Nigeria’s Economy, Others Predicted to Stay on Recovery Path


Solomon Elusoji with agency report

Sub-Saharan Africa will stay on its recovery path next year provided heavyweight economies punch better, a Reuters poll found.

But it stated that the continent would still grow below potential for a part of the world with a growing population. 

A poll of 15 analysts and economists by Reuters, showed that Nigeria, Africa’s biggest economy, would grow 2.6 per cent next year and Kenya would grow 5.8 per cent.

In both cases this would be 0.2 percentage points slower than thought in April. 

“Growth should gain slightly more traction next year, supported by a tendency towards looser monetary policy which will support consumption,” the chief economist for North and West African countries at NKC African Economics, Cobus De Hart said.

Nigerian economic growth accelerated but Kenya’s slowed in the first quarter of the year compared to the same time last year. 

However, even if Ghana’s growth slows as expected to 6.1 per cent in 2020, from 6.5 per cent this year, next year’s performance would still be faster than the six per cent predicted in the last survey. 

Interest rates – in Ghana at 16 per cent, Nigeria at 13.5 per cent and Kenya at nine per cent – were expected to be left unchanged this week, even as they anticipated that the Central Bank of Nigeria would probably ease in September and the other two next year. 

Other major global central banks look set to ease policy soon, the report stated.

Economists largely agreed Sub-Saharan Africa’s growth – which the International Monetary Fund had predicted in April would grow at 3.5 per cent this year – would stay on the recovery path next year. 

South Africa’s Reserve Bank joined other emerging market banks in cutting interest rates last Thursday and De Hart said South Africa would perform slightly better and act as less of a drag on regional growth. 

He included Angola, the third biggest economy in Africa when excluding northern countries such as Egypt and Algeria, as another heavyweight if Nigeria disappoints. 

South Africa – where growth is expected to accelerate to 1.4 per cent next year, from 0.7 per cent in 2019 – has been, alongside Nigeria, a drag on the continent as combined they make up about 50 per cent of Africa’s economy. 

“West Africa is picking up pace nicely, not so much Nigeria though where the rebound is now again looking more fragile. East African growth is seen slowing slightly but will remain very robust from a regional perspective,” said De Hart. 

Zambia has also not been performing well due to a huge debt problem that has weighed on growth prospects. Zambia is expected to grow 3.3 per cent next year, 0.3 percentage points higher than this year but slower than the almost four per cent it grew last year. 

African leaders recently launched a continental free-trade zone after Nigeria finally signed up. If successful, it would unite 1.3 billion people and create a $3.4 trillion economic bloc, ushering in a new era of development. 

But infrastructure bottlenecks have often frustrated efforts to develop an African manufacturing base similar to the Asian tigers. 

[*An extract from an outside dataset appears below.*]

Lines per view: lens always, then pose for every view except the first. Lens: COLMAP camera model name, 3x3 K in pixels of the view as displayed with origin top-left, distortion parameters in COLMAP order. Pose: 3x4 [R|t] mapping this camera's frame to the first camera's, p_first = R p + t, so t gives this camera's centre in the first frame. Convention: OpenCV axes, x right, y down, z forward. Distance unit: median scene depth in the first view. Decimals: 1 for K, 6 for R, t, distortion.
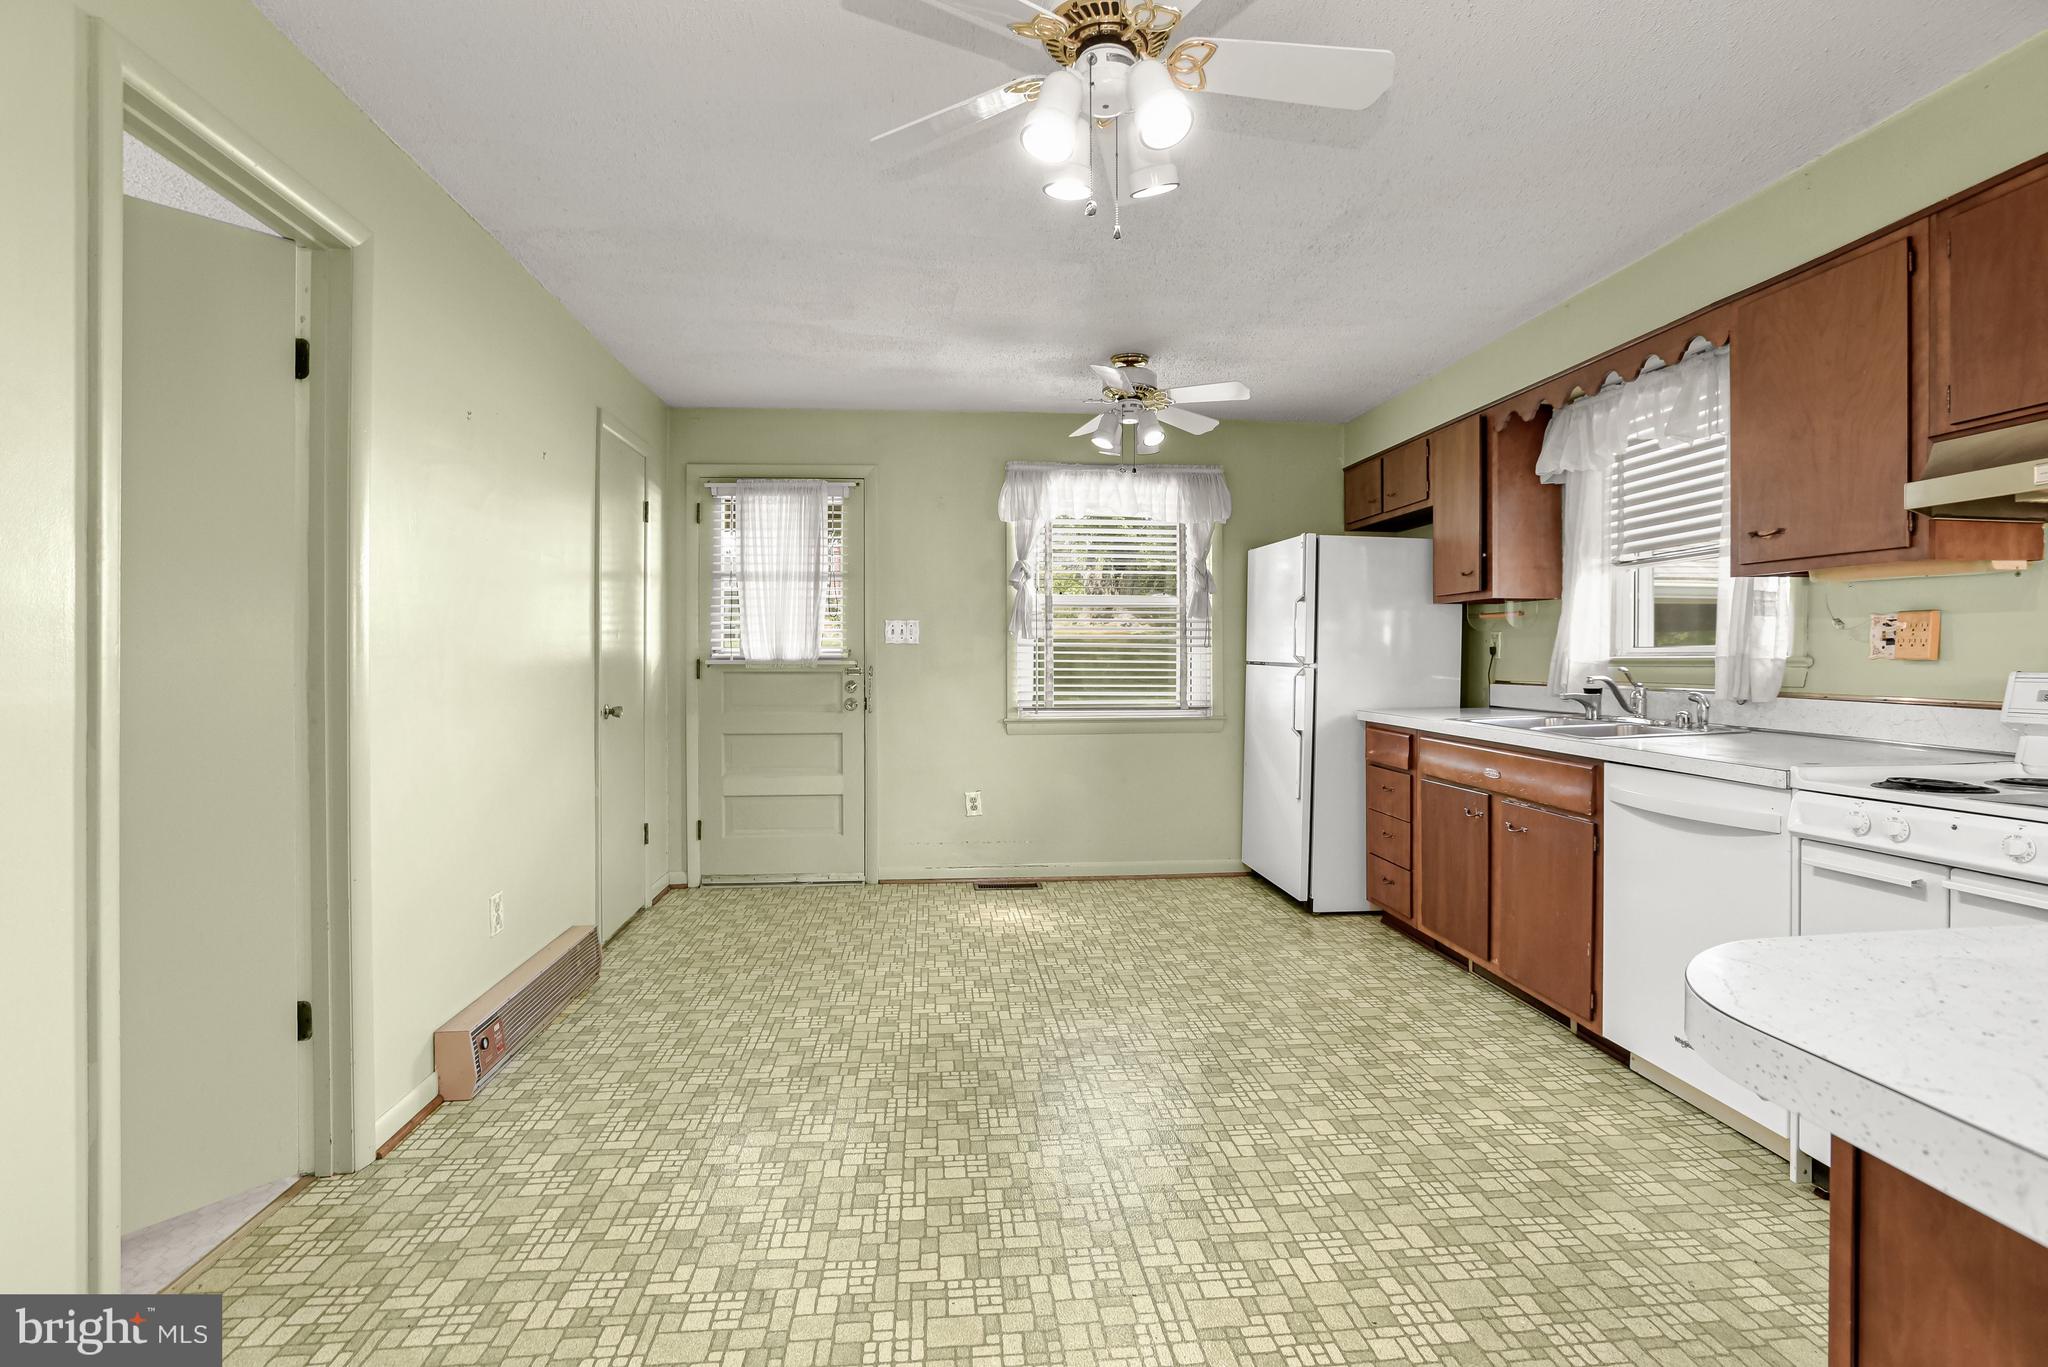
lens RADIAL K [[995.7, 0, 997.3], [0, 995.7, 666.5], [0, 0, 1]] dist [-0.001496, -0.004352]
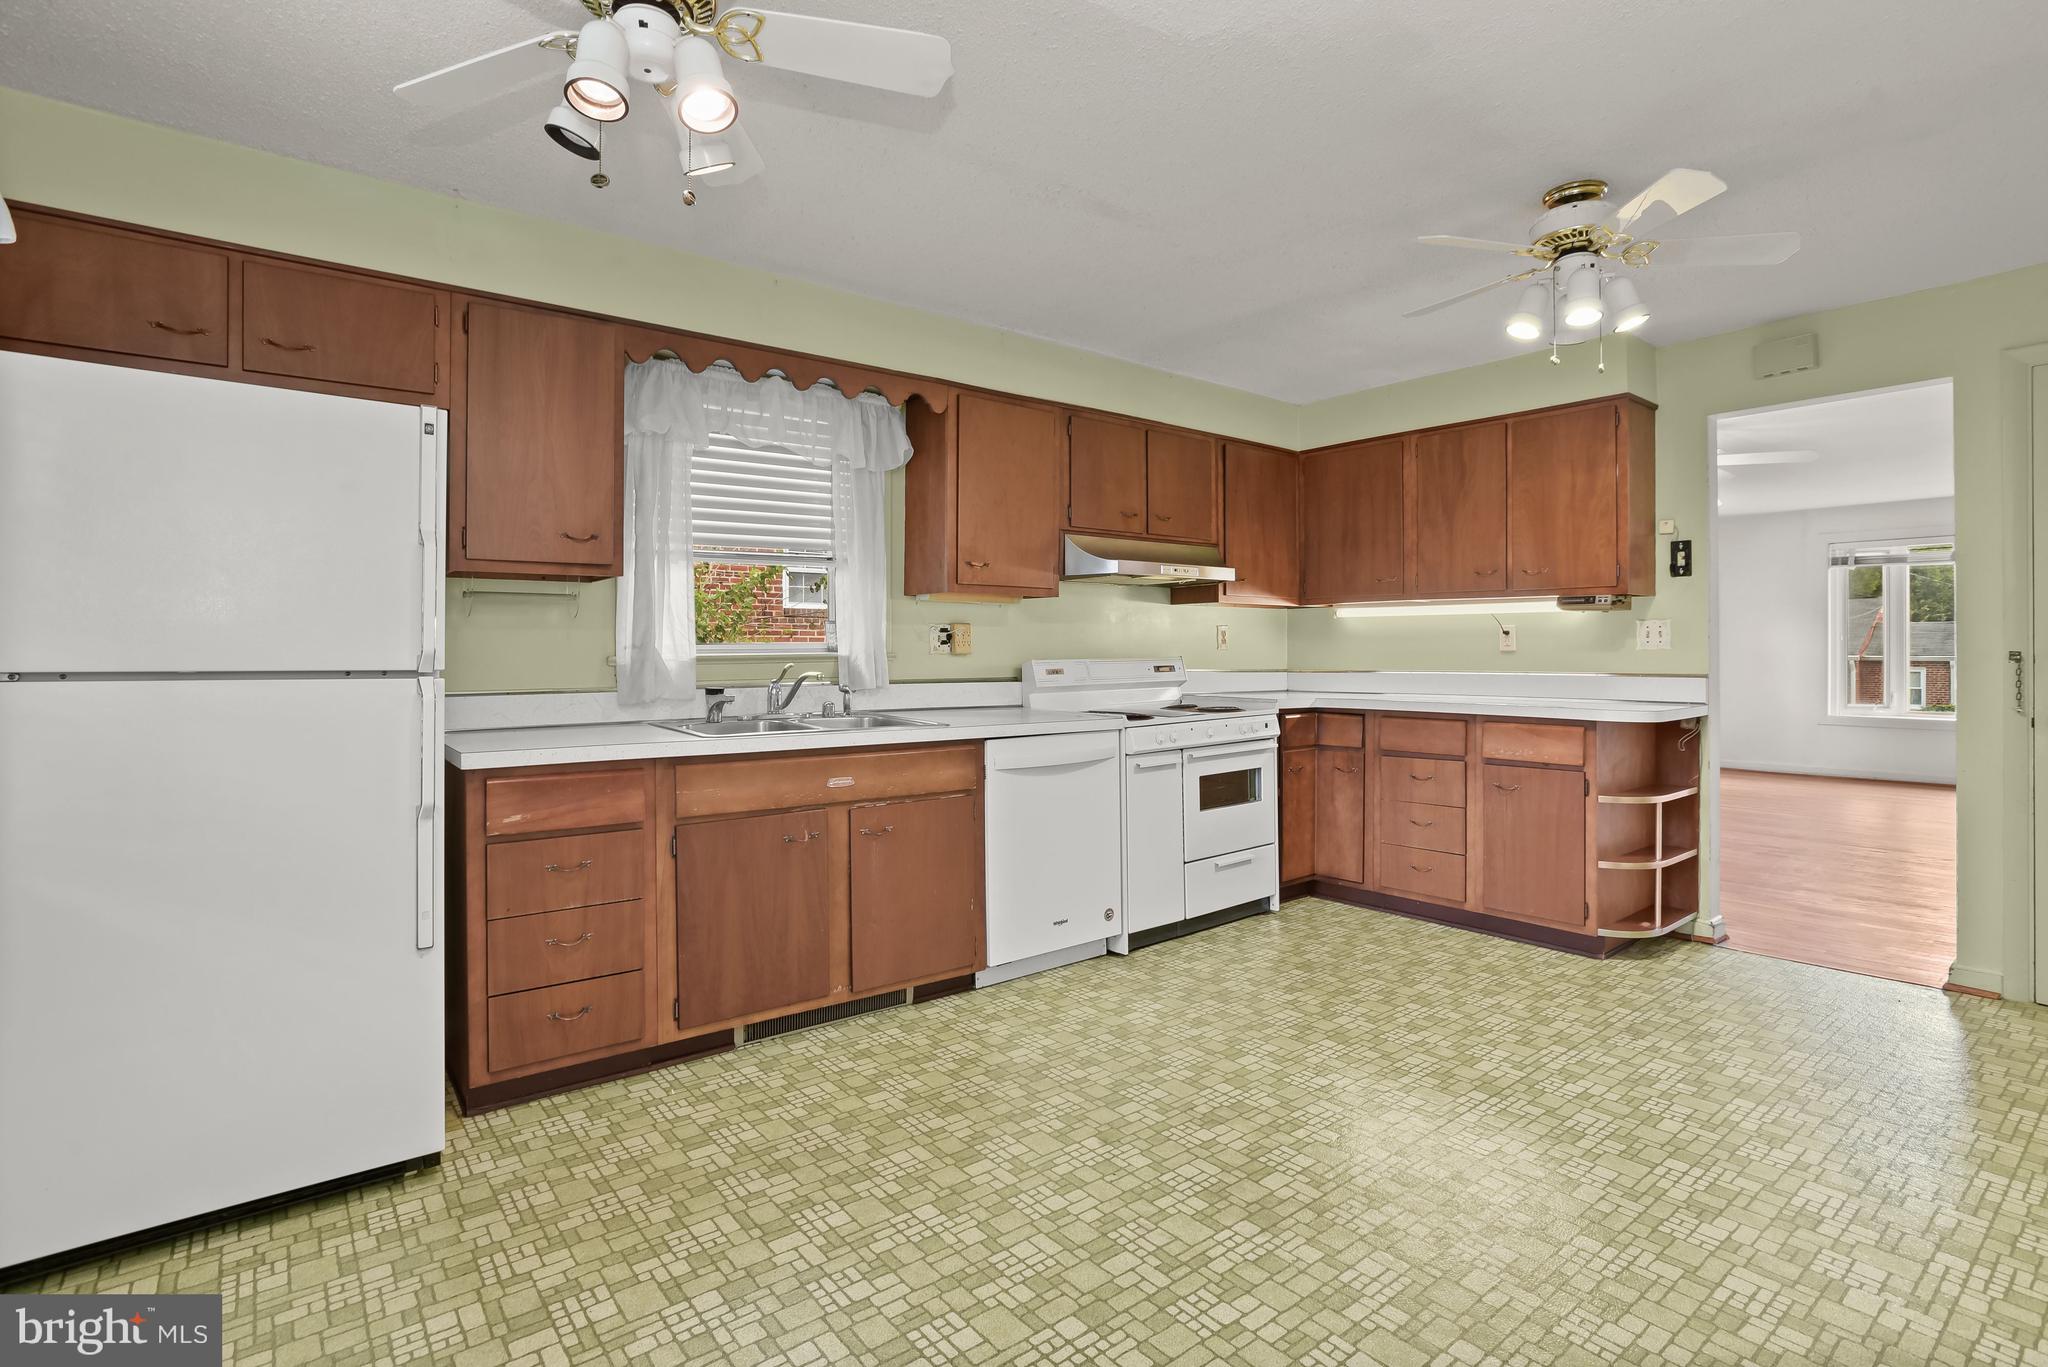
lens RADIAL K [[995.7, 0, 1042.1], [0, 995.7, 672.9], [0, 0, 1]] dist [-0.001496, -0.004352]
pose [[-0.565327, -0.012136, 0.824778, -0.324127], [0.015834, 0.999548, 0.025561, -0.011317], [-0.824715, 0.027510, -0.564879, 1.248616]]
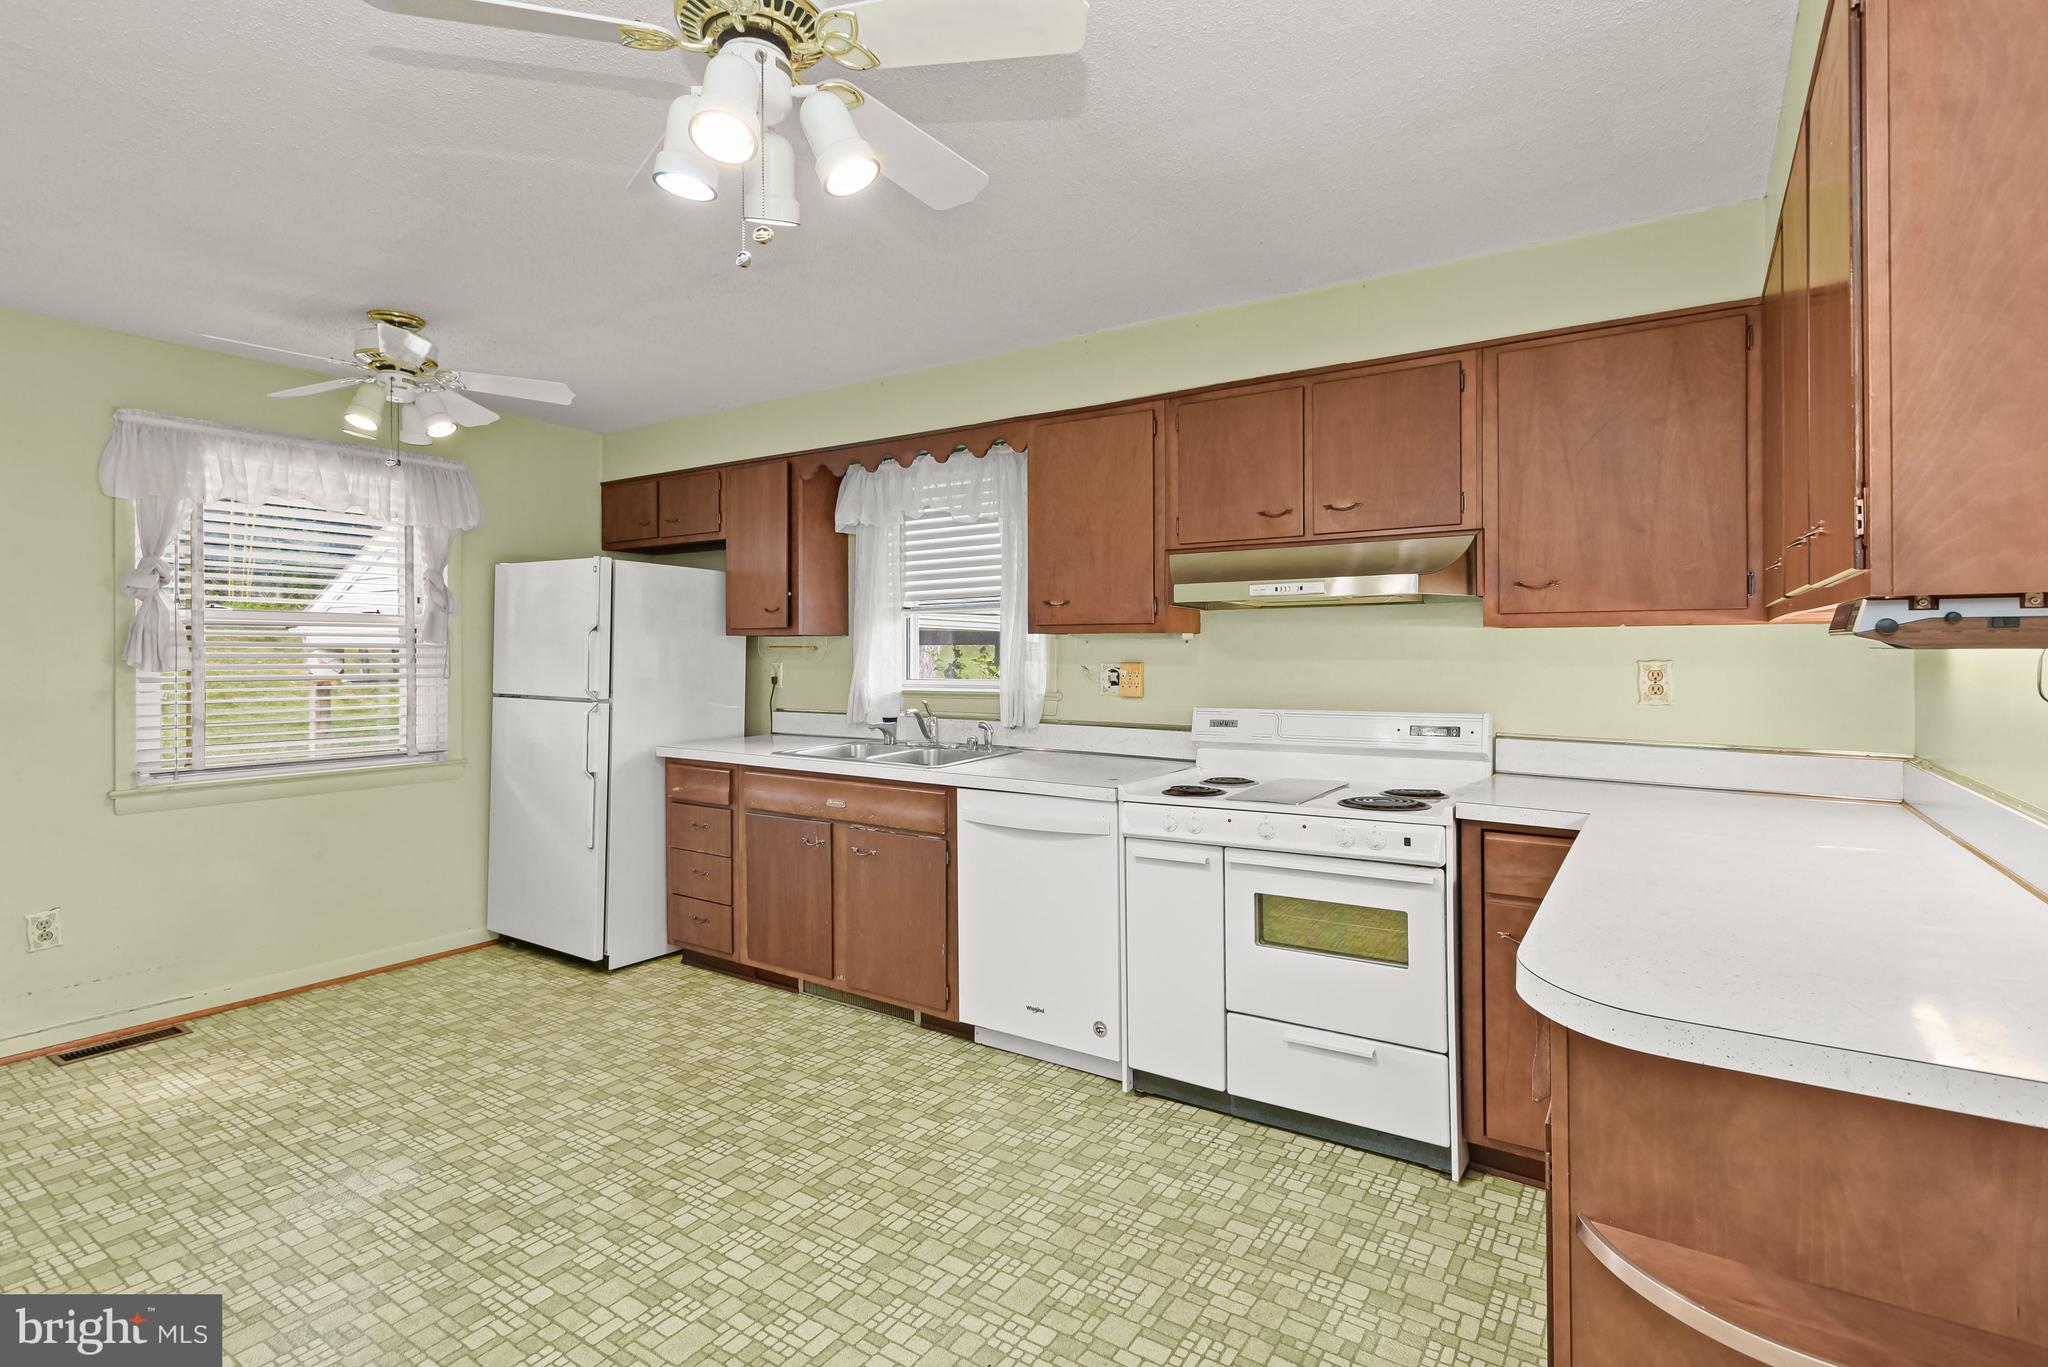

“The meaningful impact would take at least 10 years of deliberate implementation,” said Rafiq Raji, chief economist at Macroafricaintel in Lagos. 

There would need to be a greater political will to make the trade pact work and avoid past failures, analysts said. 

“Hurdles remain, with burgeoning youth populations, high unemployment, shrinking global value chains, and increasing deglobalisation. African governments have little choice but to make the AfCTA work,” Raji said.